I saw this video and how he use lxd to bypass sudo request for user password
https://youtube.com/watch?v=58-145bvu_8
And I want to secure my environment by make the lxc ask for root password when create container with root privileges
lxc launch images:ubuntu/bonic nameOfContainer -c security.privileged=true
or how to make it ask for root privileges for any change on security settings
If your non-root user account is a member of the lxd group, then this non-root user account is able to use the lxc client and perform all sorts of management tasks on the LXD server. Including the launching of containers with the security.privileged=true flag.
It is a known issue that the non-root user account that is a member of the lxd group, should be considered an administrator. The reason is that LXD is so versatile as a hypervisor that there should be many ways to get root in such ways. The security.privileged flag is the most straightforward way.

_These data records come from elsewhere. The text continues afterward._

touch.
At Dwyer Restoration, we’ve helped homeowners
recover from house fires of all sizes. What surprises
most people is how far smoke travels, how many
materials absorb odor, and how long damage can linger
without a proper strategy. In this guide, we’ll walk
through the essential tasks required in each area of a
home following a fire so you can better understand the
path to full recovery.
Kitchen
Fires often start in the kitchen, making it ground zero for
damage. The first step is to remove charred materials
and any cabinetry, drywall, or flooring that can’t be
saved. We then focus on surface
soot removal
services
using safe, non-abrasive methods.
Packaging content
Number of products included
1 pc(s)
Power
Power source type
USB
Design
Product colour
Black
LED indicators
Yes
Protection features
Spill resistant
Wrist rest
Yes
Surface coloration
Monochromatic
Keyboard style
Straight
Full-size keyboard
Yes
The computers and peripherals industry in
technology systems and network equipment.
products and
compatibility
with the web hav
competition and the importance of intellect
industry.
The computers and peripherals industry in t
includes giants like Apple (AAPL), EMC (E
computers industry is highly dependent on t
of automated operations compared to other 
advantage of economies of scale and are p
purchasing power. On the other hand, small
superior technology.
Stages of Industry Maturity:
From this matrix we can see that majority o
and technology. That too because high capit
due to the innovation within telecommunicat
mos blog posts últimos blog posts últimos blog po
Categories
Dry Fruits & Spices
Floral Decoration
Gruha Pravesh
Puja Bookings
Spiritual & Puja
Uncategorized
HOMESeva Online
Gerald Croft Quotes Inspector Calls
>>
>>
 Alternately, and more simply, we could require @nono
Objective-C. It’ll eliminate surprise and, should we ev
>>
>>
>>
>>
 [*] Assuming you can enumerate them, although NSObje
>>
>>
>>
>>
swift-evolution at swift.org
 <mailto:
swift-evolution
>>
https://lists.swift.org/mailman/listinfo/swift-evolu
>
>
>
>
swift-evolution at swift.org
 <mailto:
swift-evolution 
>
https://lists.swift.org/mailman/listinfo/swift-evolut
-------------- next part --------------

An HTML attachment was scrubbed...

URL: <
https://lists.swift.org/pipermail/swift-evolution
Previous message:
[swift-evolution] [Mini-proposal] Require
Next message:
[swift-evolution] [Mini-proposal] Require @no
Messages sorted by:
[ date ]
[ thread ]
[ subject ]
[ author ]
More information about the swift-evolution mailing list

LXD supports Role-based Access Control (RBAC), although there is no (AFAIK) free RBAC service currently available. There is the Canonical RBAC, which you may be able to use for free for a limited number of LXD installations. See https://landscape.canonical.com/
All in all, if the above sound too complicated, you can just avoid using a non-root user account with the lxd group membership. If you do not have such an account, then you need to use sudo for every lxc command. Hence, you will be asked for a password.
We have some planned work to allow tying a specific client certificate to a limited set of projects and only giving them an operator role.
With this in place you would be able to create a project with restrictions and limits and then limit a user just to that project as well as preventing them from reconfiguring the protect.
I can see the restricted.* keys for LXD projects, https://linuxcontainers.org/lxd/docs/master/projects
Looking forward to seeing the results once all the pieces fall in place.